Cotrimoxazole prophylaxis has been shown to reduce morbidity, hospital admissions, and mortality in HIV-infected adults and children in lower-income countries and in the absence of ART.(4,5,6) The WHO recommends cotrimoxazole prophylaxis for all HIV-infected adults and children who are symptomatic or, in the absence of symptoms, who are immunocompromised.(7) In spite of these recommendations, not all lower-income countries have adopted prophylaxis as part of routine HIV health care. The results from this outstanding study, combined with other cost-effectiveness analyses of cotrimoxazole prophylaxis, provide strong support for lower-income countries to prioritize the addition of prophylaxis into their basic medical care services for HIV-infected adults and children.

References

  1. Tengs TO, Lin TH. A meta-analysis of utility estimates for HIV/AIDS. Med Decis Making 2002;22(6):475-81.

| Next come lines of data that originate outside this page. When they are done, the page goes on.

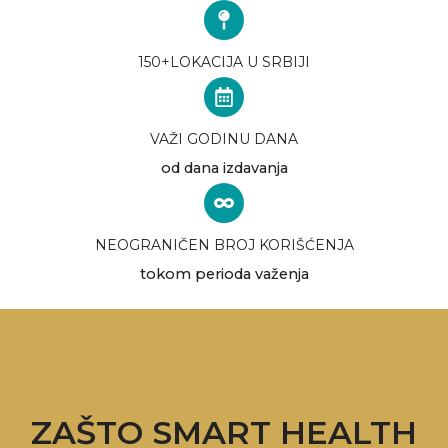
150+LOKACIJA U SRBIJI
VAŽI GODINU DANA
od dana izdavanja
NEOGRANIČEN BROJ KORIŠĆENJA
tokom perioda važenja
ZAŠTO SMART HEALTH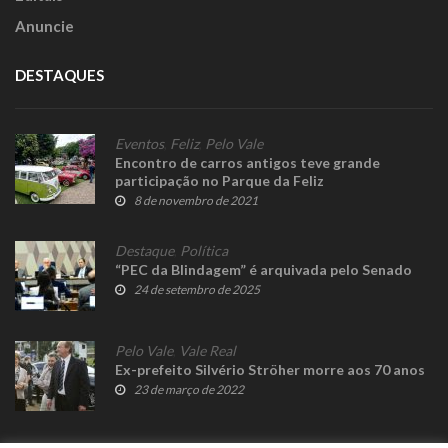
Anuncie
DESTAQUES
Eventos
,
Feliz
,
Pelo Vale
Encontro de carros antigos teve grande
participação no Parque da Feliz
8 de novembro de 2021
Destaque
,
Política
“PEC da Blindagem” é arquivada pelo Senado
24 de setembro de 2025
Pelo Vale
,
Vale Real
Ex-prefeito Silvério Ströher morre aos 70 anos
23 de março de 2022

  2. Hughes J, Jelsma J, Maclean E, Darder M, Tinise X. The health-related quality of life of people living with HIV/AIDS. Disabil Rehabil 2004;26(6):371-6.
  3. Ofman JJ, Sullivan SD, Neumann PJ, et al. Examining the value and quality of health economic analyses: implications of utilizing the QHES. J Manag Care Pharm 2003;9(1):53-61.
  4. Chintu C, Bhat GJ, Walker AS, et al. Co-trimoxazole as prophylaxis against opportunistic infections in HIV-infected Zambian children (CHAP): a double-blind randomised placebo-controlled trial. Lancet 2004;364(9448):1865-71.
  5. Wiktor SZ, Sassan-Morokro M, Grant AD, et al. Efficacy of trimethoprim-sulphamethoxazole prophylaxis to decrease morbidity and mortality in HIV-1-infected patients with tuberculosis in Abidjan, Cote d'Ivoire: a randomised controlled trial. Lancet 1999;353(9163):1469-75.
  6. Anglaret X, Chene G, Attia A, et al. Early chemoprophylaxis with trimethoprim-sulphamethoxazole for HIV-1-infected adults in Abidjan, Cote d'Ivoire: a randomised trial. Cotrimo-CI Study Group. Lancet 1999;353(9163):1463-8.
  7. WHO: Guidelines for cotrimoxazole prophylaxis for HIV-related infections among children, adolescents, and adults in resource limited settings, 2006.